All of which leads me to the tip I promised you in the title. It is, I swear to you, one of the funniest things I've ever read: Sh*t My Dad Says. By a guy named Justin Halpren. I have laughed out loud quite a few times. I have laughed till I cried. Woke Susan up last night in fact with my half-stifled chortles. The guy's dad is a doctor, an oncologist. And he has not only a raging potty mouth, a truly unique way of expressing himself, and a, shall we say unique take on life and parenting. I have to add this proviso. This book will make you laugh, I promise, but only if you have a sense of humor that's a bit cracked . . . or maybe completely around the bend like I do. But apparently a lot of people do also, because they thought this book was funny enough to make it spend some time on the NYT best-seller list. I don't know what this says about us as a people.

Here are some samples from the book:

On Showering with Regularity
"Your'e ten years old now, you have to take a shower every day . . . I don't give a shit if you hate it. People hate smelly fuckers. I will not have a smelly fucker for a son."

On Legos
"Listen, I don't want to stifle your creativity, but that thing you built there, it looks like a pile of shit."

On My First School Dance
"Are you wearing perfume?  . . . Son, there ain't any cologne in this house, only your mother's perfume. I know that scent, and let me tell you, it's disturbing to smell your wife on your thirteen-year-old son."
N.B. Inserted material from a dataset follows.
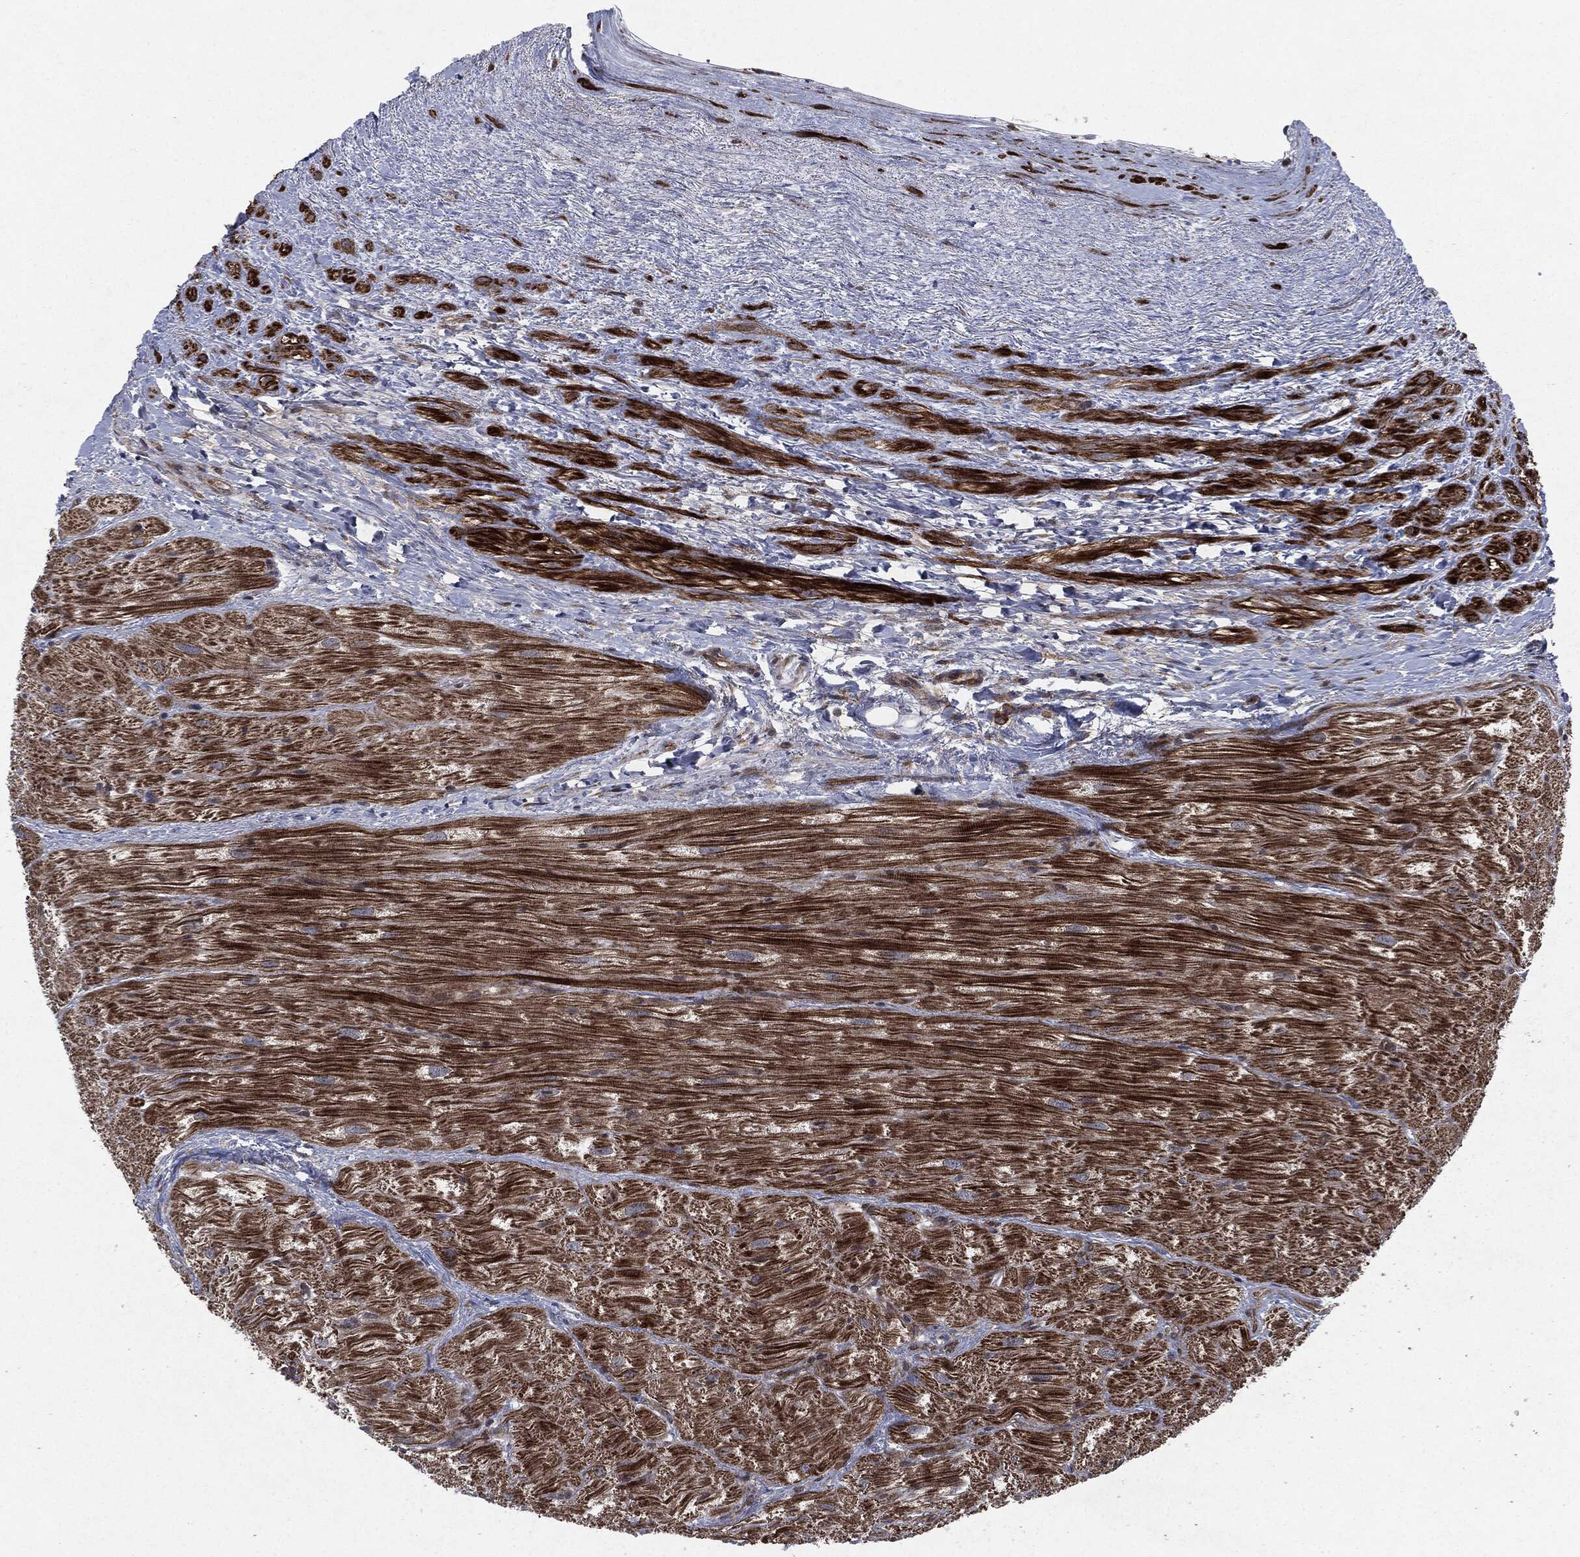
{"staining": {"intensity": "strong", "quantity": "25%-75%", "location": "cytoplasmic/membranous"}, "tissue": "heart muscle", "cell_type": "Cardiomyocytes", "image_type": "normal", "snomed": [{"axis": "morphology", "description": "Normal tissue, NOS"}, {"axis": "topography", "description": "Heart"}], "caption": "Protein analysis of benign heart muscle reveals strong cytoplasmic/membranous positivity in about 25%-75% of cardiomyocytes. (DAB (3,3'-diaminobenzidine) IHC with brightfield microscopy, high magnification).", "gene": "RAF1", "patient": {"sex": "male", "age": 62}}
On Finding Out I Didn't Make the Little League All-Star Team
"This is bullshit. All the coaches just put their kids on the team. That shit bag's son isn't worthy of carrying your jock strap. . . . You don't wear a jock strap? What the hell is wrong with you, son?"

On Friendliness
"Listen, I know you hate playing with that chubby kid because his mom's a loudmouth, but it's not that kid's fault his mom's a bitch. Try to be nice to him."

It's stuff like this that keeps me from starting Pickwick Papers.